(DIRECTIONS):
a - Reproduce verbatim the part of the baseball commentary starting at "Major League Baseball is" and ending at "is about winning.".
b - According to the baseball commentary, why does Richard Griffin consider this season a career year for Burnett? Answer in one to three sentences.

(SUPPLIED PASSAGE):
My question is this: when was it decided that a context-specific stat like wins is the determining factor in declaring a "career year", especially when Burnett's ERA and WHIP seem to suggest it's actually his worst? Or is it maybe that the "career year" stat is the number that we don't see - namely, A.J.'s usual 5-10 games lost to injury?

Neil Shyminsky, Toronto


Neil makes a lot of good points. That's why you didn't see me jumping in like an asshole and calling him a lot of profane names, even though that's what I was put on this earth to do. Neil probably got a 5 on his AP Physics exam. Then he majored in electrical engineering at McGill, married a nice French-Canadian girl named Ghyslaine, and settled down in Toronto, where he became a fan of the Blue Jays.

Richard Griffin, meanwhile, got a 2 on his AP Physics test (claimed to be sick that day), dropped out of Lakehead, cheated on an Inuit girl named Arnakua'gsak, and is about to say something stupid about baseball.

A: The reason that this is a career year for Burnett is that baseball is a team sport and the team goal is victories.

This is, presumably, the same reason that between the pitching Hernandezes, Livan (10-8, 5.48 ERA) is having a better season than Felix (8-8, 3.28 ERA). Don't you understand baseball is a team sport, Felix, you selfish prima donna?

The Twins enjoyed Livan Hernandez' winning ways so much, they decided to cut him from their baseball team. Guess they hate victories, which are the goal of sports.

Major League Baseball is not Fantasy Baseball where every ERA, WHIP, VORP or DORK stands on its own.

Dork is a slang term that means "dick," which is a slang term that means "penis."

Major League Baseball: Where no penis stands alone.®

(Slogan courtesy of Richard Griffin.)

No matter which way you slice it, Burnett has been more valuable to the Jays this year than in either of his previous two seasons in Blue Jays black.

I will slice it using Win Shares. It has the word "win" in it, and like you said, baseball is about winning.

2006 9.8
2007 12.1
2008 9.4

Burnett's biggest contribution this year compared to years past is that barring injury, he'll pitch more innings than he ever has as a Blue Jay. But come on: a lot of those innings have been horrendous. Guy had a 6.07 ERA in April and a 5.06 ERA in June. Heck, even though he's sort of turned things around, his ERA in August is 4.96.

In his best 22 starts this year, A.J. is 15-4 with a 2.97 ERA, while in his less than magnificent seven outings, he is 1-5, with a 10.30 ERA.

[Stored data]

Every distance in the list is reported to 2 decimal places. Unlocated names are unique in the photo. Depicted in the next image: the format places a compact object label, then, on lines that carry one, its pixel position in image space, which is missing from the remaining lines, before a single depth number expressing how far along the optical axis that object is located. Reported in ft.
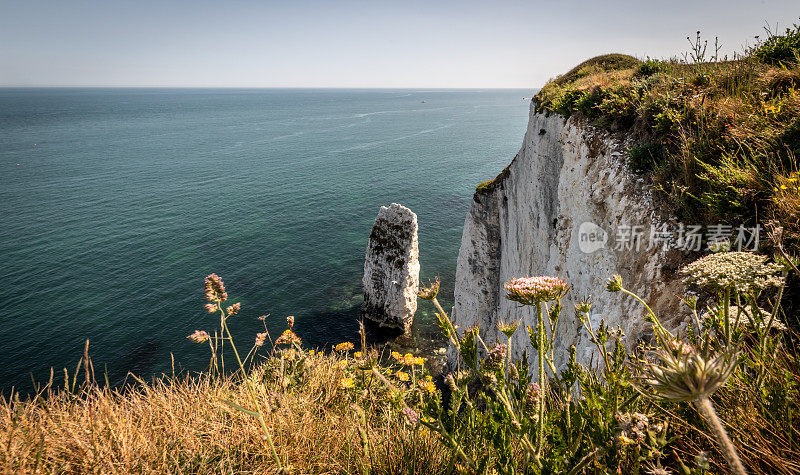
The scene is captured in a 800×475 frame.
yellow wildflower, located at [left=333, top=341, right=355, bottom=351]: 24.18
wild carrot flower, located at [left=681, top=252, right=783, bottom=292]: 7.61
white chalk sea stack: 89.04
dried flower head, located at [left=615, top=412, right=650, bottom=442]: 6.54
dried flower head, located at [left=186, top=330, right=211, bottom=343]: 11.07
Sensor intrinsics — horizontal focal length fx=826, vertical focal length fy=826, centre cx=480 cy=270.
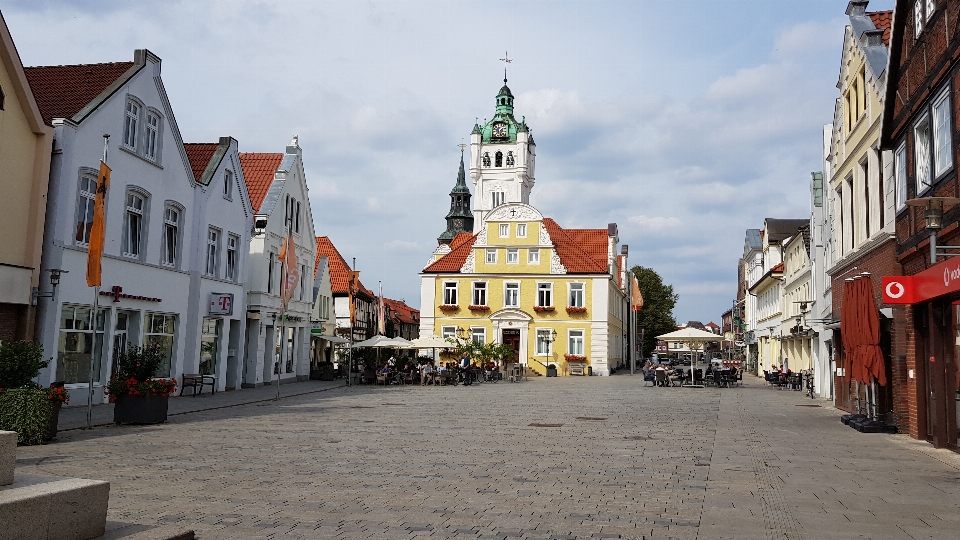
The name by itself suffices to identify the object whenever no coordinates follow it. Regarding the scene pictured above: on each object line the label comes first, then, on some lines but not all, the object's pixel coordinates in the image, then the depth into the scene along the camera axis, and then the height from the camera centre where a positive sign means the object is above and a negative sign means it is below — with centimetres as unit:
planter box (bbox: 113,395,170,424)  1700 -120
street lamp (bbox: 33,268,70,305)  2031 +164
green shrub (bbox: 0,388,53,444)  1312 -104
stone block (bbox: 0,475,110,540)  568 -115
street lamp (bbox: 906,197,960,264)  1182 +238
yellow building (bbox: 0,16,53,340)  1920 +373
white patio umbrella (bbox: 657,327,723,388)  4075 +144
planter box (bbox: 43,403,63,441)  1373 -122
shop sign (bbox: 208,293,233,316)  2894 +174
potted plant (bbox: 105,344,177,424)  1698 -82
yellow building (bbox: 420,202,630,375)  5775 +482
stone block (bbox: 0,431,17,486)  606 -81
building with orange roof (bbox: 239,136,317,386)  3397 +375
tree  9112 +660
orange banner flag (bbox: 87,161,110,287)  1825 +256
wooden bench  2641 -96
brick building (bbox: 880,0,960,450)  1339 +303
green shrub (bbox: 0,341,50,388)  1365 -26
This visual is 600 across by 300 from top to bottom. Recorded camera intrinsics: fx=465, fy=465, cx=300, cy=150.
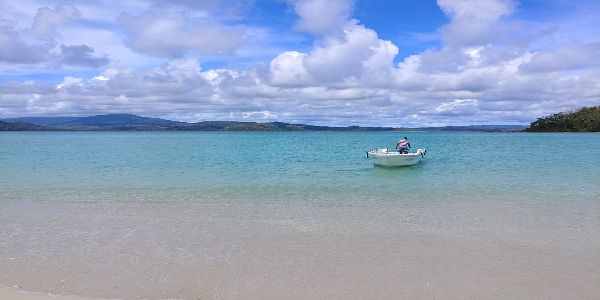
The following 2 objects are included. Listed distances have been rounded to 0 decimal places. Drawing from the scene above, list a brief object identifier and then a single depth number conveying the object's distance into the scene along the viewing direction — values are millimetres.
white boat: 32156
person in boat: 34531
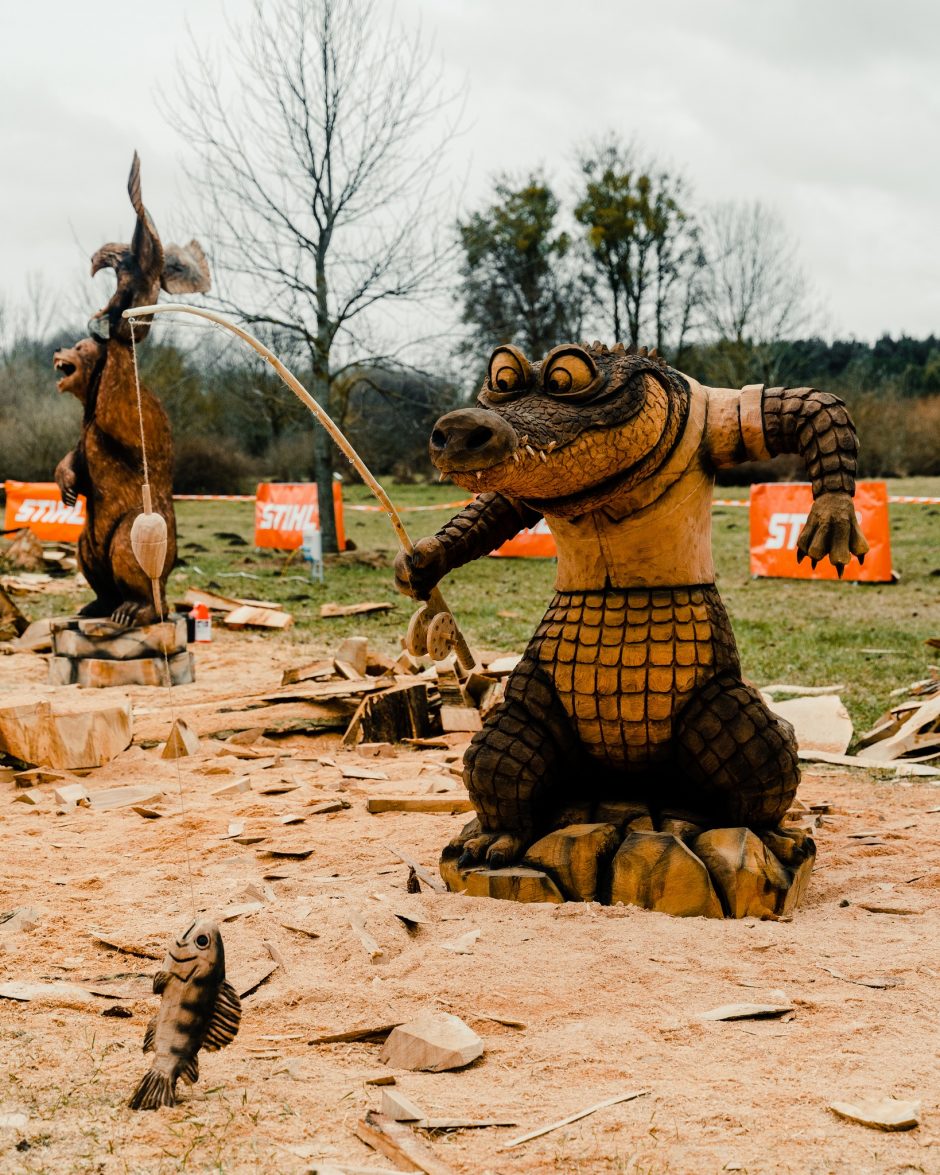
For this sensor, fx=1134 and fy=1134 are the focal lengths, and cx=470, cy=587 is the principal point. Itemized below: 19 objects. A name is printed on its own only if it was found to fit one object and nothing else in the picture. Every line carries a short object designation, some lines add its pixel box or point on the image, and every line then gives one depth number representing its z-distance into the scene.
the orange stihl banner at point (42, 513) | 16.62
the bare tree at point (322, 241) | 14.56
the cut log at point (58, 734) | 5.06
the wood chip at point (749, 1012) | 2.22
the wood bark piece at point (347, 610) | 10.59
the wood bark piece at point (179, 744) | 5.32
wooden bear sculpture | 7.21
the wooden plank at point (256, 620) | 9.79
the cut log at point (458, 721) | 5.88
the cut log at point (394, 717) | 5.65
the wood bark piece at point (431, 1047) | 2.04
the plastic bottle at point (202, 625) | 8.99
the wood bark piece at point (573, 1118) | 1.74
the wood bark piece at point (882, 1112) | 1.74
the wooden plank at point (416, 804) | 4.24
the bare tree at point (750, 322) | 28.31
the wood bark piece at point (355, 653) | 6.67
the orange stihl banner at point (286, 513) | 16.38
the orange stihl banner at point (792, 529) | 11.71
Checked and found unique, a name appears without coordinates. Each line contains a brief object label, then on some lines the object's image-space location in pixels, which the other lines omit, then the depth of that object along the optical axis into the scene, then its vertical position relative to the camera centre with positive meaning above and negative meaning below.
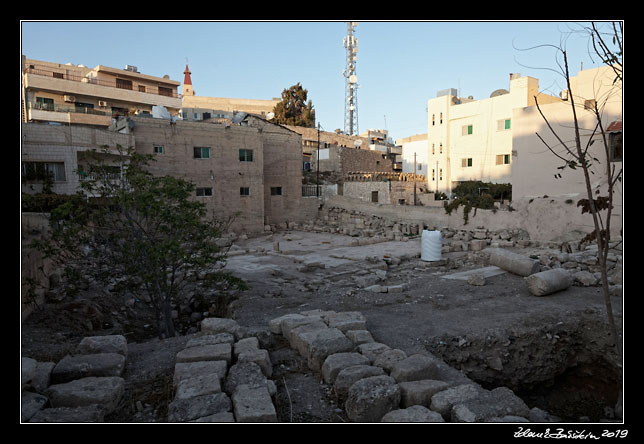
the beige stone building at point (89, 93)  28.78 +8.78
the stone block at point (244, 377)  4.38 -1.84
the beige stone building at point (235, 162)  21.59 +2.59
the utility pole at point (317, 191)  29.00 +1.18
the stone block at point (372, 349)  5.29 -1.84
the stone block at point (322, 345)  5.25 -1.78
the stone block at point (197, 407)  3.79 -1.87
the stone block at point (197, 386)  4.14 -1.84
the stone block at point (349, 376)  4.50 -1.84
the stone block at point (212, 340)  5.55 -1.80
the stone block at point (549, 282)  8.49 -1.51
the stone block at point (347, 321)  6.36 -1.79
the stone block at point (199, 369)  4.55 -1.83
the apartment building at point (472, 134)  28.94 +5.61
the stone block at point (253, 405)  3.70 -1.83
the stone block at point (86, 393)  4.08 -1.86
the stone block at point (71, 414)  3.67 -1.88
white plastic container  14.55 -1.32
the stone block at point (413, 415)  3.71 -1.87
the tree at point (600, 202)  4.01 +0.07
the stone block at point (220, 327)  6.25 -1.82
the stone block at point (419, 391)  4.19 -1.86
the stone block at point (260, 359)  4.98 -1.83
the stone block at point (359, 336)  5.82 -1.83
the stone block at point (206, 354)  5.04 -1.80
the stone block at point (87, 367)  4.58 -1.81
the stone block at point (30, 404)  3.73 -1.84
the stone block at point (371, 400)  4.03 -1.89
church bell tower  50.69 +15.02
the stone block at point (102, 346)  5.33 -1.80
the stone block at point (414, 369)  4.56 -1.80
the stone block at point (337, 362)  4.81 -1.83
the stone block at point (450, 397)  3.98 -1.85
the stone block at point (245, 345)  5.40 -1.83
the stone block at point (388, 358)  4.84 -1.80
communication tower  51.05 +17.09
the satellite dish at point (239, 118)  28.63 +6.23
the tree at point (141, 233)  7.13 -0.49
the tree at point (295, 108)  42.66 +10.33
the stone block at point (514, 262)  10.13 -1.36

...

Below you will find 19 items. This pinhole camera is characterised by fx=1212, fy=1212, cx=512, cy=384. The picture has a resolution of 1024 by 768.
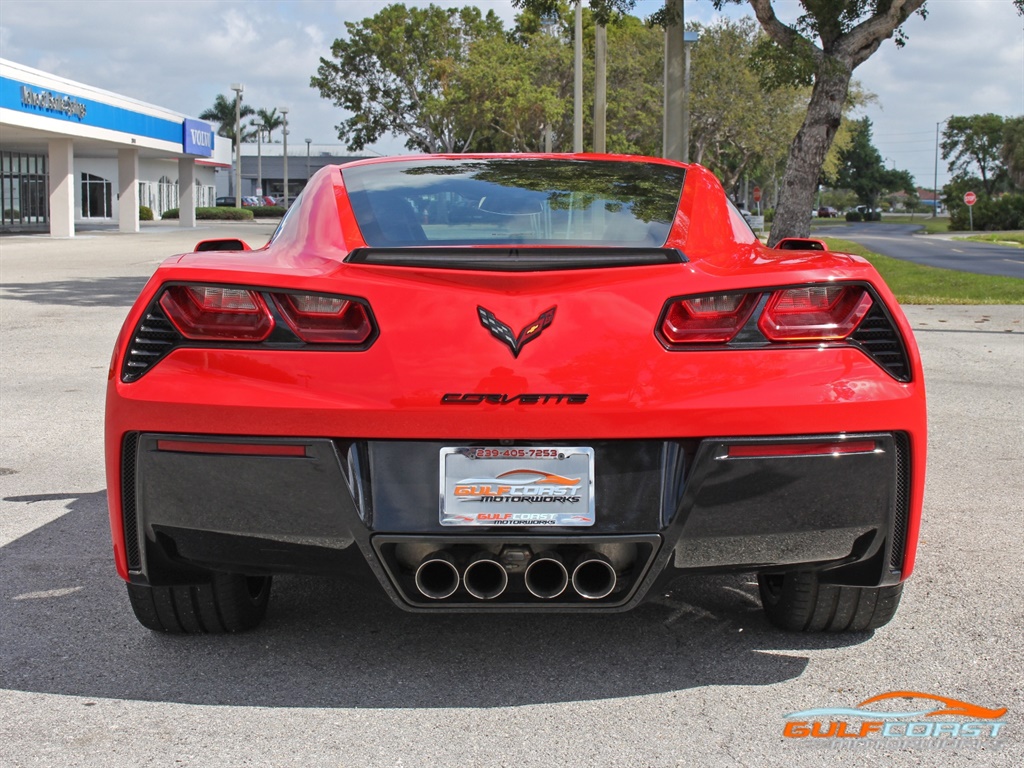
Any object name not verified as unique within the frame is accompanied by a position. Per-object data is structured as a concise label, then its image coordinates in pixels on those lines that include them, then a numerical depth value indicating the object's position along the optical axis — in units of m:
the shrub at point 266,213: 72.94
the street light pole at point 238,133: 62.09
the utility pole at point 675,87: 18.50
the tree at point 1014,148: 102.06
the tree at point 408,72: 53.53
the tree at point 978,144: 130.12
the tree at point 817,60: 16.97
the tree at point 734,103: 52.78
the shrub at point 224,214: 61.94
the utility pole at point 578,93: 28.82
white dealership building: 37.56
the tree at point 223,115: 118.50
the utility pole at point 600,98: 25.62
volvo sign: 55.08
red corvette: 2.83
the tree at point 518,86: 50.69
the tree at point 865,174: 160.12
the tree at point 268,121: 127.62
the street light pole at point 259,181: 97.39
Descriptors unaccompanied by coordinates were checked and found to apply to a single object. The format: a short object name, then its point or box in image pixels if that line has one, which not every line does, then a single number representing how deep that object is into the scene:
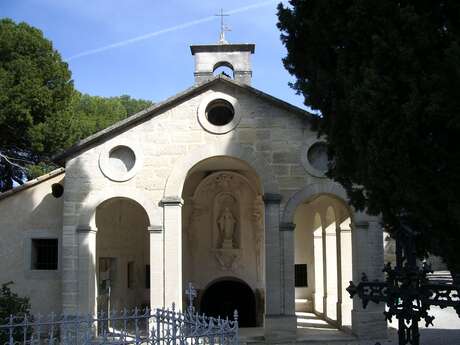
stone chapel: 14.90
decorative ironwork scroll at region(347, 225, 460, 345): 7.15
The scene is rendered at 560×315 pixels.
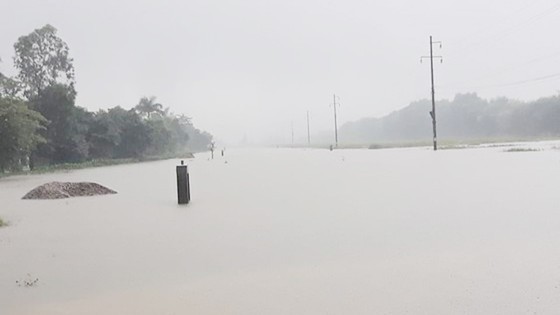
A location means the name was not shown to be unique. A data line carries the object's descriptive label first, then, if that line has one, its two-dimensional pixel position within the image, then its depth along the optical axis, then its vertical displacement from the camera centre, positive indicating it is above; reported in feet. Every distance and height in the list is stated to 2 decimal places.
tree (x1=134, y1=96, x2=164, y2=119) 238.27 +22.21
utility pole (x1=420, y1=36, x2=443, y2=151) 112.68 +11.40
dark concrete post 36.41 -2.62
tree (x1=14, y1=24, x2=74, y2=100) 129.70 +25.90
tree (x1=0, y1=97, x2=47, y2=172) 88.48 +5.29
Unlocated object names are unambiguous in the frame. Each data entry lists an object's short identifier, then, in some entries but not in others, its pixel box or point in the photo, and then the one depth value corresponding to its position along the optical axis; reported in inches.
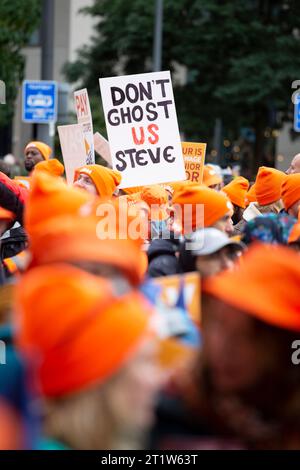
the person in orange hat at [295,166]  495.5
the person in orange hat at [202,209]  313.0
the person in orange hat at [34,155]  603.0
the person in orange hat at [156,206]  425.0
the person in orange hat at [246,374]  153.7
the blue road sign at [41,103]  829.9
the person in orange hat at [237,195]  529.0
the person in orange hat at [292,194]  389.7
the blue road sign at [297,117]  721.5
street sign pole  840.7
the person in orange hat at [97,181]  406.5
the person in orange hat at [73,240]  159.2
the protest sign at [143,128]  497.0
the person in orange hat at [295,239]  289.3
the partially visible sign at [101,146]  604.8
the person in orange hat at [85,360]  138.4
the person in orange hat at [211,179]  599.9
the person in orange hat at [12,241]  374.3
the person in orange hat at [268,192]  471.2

--

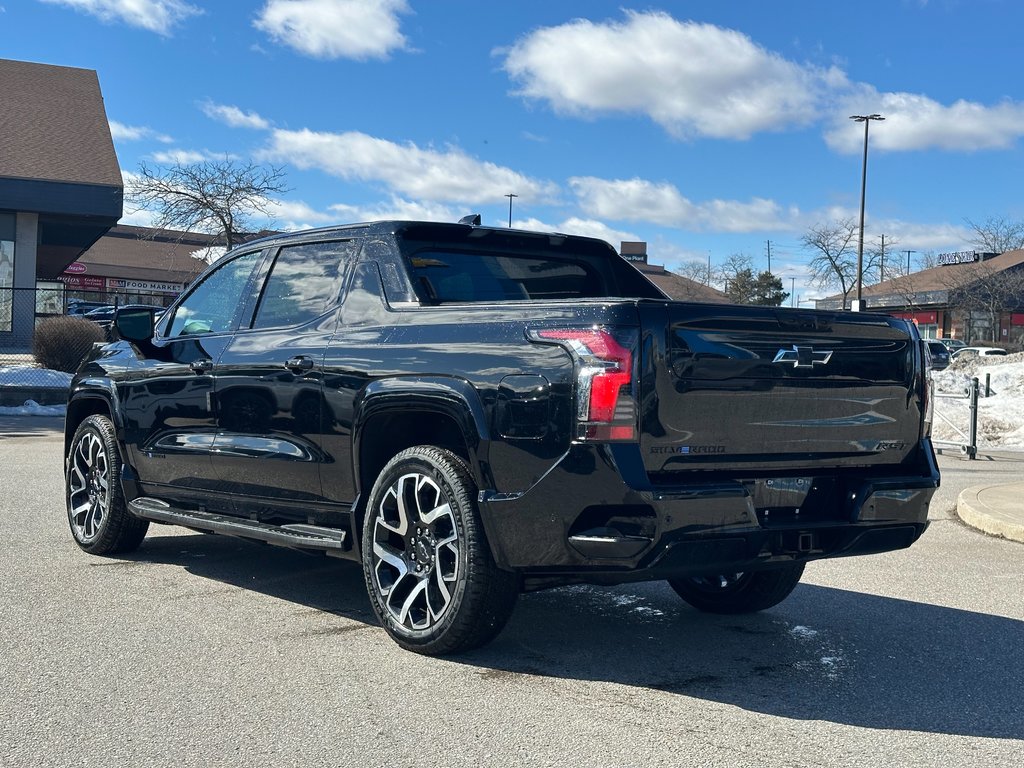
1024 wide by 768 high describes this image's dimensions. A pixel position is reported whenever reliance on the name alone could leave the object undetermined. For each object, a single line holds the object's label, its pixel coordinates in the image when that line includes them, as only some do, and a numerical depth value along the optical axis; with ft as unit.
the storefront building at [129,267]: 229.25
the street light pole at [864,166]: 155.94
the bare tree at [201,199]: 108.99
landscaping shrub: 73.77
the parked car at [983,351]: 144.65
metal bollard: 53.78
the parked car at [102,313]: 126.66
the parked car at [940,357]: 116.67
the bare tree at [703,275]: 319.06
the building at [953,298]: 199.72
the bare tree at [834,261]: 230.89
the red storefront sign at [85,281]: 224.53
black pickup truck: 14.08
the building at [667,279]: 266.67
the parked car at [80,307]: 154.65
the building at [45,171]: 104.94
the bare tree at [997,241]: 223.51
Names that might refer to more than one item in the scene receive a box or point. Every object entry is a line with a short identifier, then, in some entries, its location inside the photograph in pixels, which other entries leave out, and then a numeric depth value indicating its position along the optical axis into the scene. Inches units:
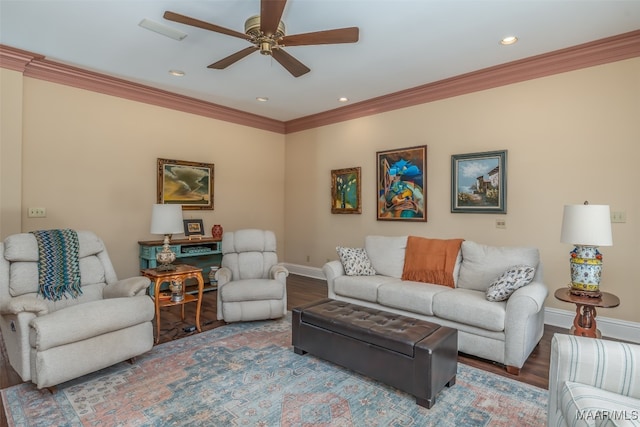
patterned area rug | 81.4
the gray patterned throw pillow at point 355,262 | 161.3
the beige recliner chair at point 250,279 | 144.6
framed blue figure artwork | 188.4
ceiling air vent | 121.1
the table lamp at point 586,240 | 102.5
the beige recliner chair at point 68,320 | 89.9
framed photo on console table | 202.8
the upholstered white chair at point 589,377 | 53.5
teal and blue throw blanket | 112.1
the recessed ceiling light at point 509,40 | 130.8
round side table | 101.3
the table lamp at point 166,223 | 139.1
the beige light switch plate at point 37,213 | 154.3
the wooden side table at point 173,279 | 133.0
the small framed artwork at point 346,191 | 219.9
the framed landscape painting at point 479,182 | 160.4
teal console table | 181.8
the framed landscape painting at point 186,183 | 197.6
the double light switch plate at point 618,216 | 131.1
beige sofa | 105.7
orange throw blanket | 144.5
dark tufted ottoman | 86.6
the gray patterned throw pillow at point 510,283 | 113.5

(ANSWERS TO THE PROBLEMS):
a -
Major League Baseball is not Fantasy Baseball where every ERA, WHIP, VORP or DORK stands on its own.

Dork is a slang term that means "dick," which is a slang term that means "penis."

Major League Baseball: Where no penis stands alone.®

(Slogan courtesy of Richard Griffin.)

No matter which way you slice it, Burnett has been more valuable to the Jays this year than in either of his previous two seasons in Blue Jays black.

I will slice it using Win Shares. It has the word "win" in it, and like you said, baseball is about winning.

b - Griffin says it is a career year because baseball is a team sport and the team goal is victories. He adds that Major League Baseball is not Fantasy Baseball, where every statistic such as ERA or WHIP stands on its own.